CONSEGNA:
Risponda in breve alle seguenti domande sul brano dedicato al movimento cooperativo ticinese:
1. Chi è l'autore della prefazione?
2. Accanto a quali istituzioni la cooperativa è percepita come una presenza familiare?
3. Quale editore ha pubblicato il volumetto di Onelio Prandini?

BRANO ESTRATTO:
NON DI SOLO PANE

Il movimento cooperativo di consumo in Ticino dalle origini al 1920

A cura di
Flavio Poli | 1989 | pp. 80

Prefazione di Orazio Martinetti

Una tensione collettiva per un traguardo comune, una conquista, un simbolo di unione e di fratellanza: l’impresa cooperativa, specialmente nei borghi e nei villaggi di montagna discosti dalle vie di comunicazione, non ha mai assunto un significato esclusivamente commerciale. Ancora oggi, per molti consumatori, soprattutto anziani, la “cooperativa” è una presenza familiare, un’istituzione accanto alla chiesa, al municipio e alle scuole.
Certo: l’ideale cooperativo è sbocciato per rispondere a esigenze materiali impellenti, in primo luogo per rifornire gli associati e la comunità di beni di prima necessità (prodotti locali o coloniali ecc.). E tuttavia non riusciremmo a cogliere appieno lo spirito cooperativo che ha percorso e animato le nostre valli se restringessimo le nostre considerazioni unicamente alla sfera economica.
Scrive Onelio Prandini nel suo volumetto La cooperazione pubblicato dagli Editori Riuniti: “Il movimento cooperativo è sorto, come i partiti dei lavoratori e i sindacati, per rispondere all’affermarsi del capitalismo”. L’intento dei fondatori – prosegue l’autore – fu “evidentemente quello di ottenere merci, beni di consumo a prezzi più convenienti e con una migliore garanzia di qualità rispetto a quelli che si possono acquistare sul mercato”.

RIGHE DI DATI:
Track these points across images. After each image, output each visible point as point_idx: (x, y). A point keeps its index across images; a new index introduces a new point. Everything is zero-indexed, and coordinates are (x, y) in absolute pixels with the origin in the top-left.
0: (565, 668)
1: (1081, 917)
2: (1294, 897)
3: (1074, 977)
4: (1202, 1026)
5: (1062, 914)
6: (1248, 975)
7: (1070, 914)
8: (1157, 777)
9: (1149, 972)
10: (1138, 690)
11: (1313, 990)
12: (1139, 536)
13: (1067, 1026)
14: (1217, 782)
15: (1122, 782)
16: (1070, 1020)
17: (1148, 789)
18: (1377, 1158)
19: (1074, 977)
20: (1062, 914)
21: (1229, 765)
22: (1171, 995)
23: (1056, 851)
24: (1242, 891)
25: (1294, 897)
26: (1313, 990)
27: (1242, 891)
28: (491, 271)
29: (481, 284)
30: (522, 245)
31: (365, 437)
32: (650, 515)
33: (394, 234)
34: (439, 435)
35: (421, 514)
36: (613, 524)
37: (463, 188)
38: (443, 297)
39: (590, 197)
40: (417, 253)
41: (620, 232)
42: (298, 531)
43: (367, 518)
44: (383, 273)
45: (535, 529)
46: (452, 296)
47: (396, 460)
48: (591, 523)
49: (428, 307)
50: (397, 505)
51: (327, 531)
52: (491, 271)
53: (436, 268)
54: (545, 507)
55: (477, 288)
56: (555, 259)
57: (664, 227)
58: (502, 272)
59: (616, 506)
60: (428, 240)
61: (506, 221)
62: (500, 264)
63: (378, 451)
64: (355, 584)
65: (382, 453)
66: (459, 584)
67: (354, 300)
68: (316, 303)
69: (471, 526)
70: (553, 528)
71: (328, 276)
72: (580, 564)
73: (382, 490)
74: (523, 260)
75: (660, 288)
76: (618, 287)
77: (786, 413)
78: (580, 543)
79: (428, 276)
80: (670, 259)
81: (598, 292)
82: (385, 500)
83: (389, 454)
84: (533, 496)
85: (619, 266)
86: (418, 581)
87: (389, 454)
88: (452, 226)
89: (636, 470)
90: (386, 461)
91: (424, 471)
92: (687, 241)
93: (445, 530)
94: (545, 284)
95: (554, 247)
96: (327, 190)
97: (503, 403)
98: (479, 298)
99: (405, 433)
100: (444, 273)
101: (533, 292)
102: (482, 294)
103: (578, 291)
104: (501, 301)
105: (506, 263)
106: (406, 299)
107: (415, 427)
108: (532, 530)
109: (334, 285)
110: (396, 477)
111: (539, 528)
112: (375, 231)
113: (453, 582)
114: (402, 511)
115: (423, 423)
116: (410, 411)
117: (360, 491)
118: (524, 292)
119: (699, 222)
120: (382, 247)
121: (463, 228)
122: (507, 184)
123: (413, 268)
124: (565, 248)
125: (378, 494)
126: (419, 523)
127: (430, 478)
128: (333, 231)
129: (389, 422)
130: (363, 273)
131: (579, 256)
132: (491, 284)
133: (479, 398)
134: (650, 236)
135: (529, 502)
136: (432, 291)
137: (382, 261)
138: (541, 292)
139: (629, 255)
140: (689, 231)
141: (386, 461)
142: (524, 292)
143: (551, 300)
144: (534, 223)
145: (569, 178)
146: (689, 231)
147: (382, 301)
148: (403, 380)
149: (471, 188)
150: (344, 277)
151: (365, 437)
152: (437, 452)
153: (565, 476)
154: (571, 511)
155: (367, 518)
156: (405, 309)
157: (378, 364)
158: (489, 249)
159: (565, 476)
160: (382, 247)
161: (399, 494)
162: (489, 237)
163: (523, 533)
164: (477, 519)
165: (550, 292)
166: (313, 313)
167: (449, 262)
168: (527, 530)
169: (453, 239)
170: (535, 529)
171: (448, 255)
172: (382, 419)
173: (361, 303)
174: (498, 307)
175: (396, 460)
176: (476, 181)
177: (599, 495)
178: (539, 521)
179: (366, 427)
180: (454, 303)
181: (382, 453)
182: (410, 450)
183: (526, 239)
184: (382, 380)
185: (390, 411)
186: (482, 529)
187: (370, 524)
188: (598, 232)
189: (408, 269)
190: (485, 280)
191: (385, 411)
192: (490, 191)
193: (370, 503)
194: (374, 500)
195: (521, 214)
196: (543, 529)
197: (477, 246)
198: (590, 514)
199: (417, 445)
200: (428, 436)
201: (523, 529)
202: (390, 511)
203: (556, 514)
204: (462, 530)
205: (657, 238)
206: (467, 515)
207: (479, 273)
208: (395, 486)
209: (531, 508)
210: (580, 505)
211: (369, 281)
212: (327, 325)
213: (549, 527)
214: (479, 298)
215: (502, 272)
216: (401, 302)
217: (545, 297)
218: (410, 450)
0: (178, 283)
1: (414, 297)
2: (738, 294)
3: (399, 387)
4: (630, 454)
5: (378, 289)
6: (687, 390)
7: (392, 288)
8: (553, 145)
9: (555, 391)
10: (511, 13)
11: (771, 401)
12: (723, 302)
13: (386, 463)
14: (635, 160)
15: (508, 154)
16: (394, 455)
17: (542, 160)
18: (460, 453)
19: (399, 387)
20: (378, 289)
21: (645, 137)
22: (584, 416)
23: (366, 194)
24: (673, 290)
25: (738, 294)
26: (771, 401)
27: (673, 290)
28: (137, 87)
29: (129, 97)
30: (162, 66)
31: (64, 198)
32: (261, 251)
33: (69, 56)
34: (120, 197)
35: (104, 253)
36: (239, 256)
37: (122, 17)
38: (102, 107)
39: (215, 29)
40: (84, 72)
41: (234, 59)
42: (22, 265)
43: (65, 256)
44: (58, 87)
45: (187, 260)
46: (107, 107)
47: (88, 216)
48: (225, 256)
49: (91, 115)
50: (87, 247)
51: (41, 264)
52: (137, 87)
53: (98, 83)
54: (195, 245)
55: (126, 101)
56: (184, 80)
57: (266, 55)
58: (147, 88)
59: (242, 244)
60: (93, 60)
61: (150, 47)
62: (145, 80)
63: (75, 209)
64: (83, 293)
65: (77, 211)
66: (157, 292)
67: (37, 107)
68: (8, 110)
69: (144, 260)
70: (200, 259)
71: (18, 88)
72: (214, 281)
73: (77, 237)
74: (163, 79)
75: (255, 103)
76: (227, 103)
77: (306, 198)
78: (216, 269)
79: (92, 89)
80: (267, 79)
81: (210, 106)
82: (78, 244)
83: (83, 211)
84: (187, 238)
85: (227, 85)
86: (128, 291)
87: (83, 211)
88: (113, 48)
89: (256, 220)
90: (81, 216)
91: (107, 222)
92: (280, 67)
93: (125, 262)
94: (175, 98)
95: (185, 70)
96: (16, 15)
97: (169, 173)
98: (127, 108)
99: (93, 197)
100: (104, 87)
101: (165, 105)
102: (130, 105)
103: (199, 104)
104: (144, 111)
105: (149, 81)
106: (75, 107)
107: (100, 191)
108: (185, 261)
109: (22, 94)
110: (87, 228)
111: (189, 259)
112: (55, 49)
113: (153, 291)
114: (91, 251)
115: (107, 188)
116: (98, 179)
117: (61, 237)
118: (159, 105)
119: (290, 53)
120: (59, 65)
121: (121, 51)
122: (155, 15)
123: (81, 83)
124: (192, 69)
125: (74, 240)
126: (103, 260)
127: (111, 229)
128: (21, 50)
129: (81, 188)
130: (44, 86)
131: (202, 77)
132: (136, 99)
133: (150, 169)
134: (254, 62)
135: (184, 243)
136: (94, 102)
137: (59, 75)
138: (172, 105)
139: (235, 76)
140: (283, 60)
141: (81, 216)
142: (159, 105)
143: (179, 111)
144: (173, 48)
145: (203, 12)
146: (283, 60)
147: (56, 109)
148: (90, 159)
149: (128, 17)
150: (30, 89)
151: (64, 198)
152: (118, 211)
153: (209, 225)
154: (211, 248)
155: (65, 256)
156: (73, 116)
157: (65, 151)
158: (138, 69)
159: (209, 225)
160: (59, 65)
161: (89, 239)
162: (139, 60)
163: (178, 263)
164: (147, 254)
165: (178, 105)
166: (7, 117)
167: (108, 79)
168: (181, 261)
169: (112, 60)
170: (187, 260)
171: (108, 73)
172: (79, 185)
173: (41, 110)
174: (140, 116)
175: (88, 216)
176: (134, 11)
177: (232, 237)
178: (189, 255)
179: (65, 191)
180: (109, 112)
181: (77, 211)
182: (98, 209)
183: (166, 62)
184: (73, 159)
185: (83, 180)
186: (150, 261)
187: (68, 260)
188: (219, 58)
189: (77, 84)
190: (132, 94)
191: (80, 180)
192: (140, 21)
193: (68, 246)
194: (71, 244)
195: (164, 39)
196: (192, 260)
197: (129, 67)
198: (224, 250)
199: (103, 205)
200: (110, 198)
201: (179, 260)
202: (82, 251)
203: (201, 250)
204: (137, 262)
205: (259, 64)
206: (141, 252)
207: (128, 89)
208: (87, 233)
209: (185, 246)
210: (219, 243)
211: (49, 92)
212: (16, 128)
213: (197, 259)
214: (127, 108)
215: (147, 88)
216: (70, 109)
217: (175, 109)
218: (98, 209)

RISULTATO:
1. Orazio Martinetti.
2. La chiesa, il municipio e le scuole.
3. Gli Editori Riuniti.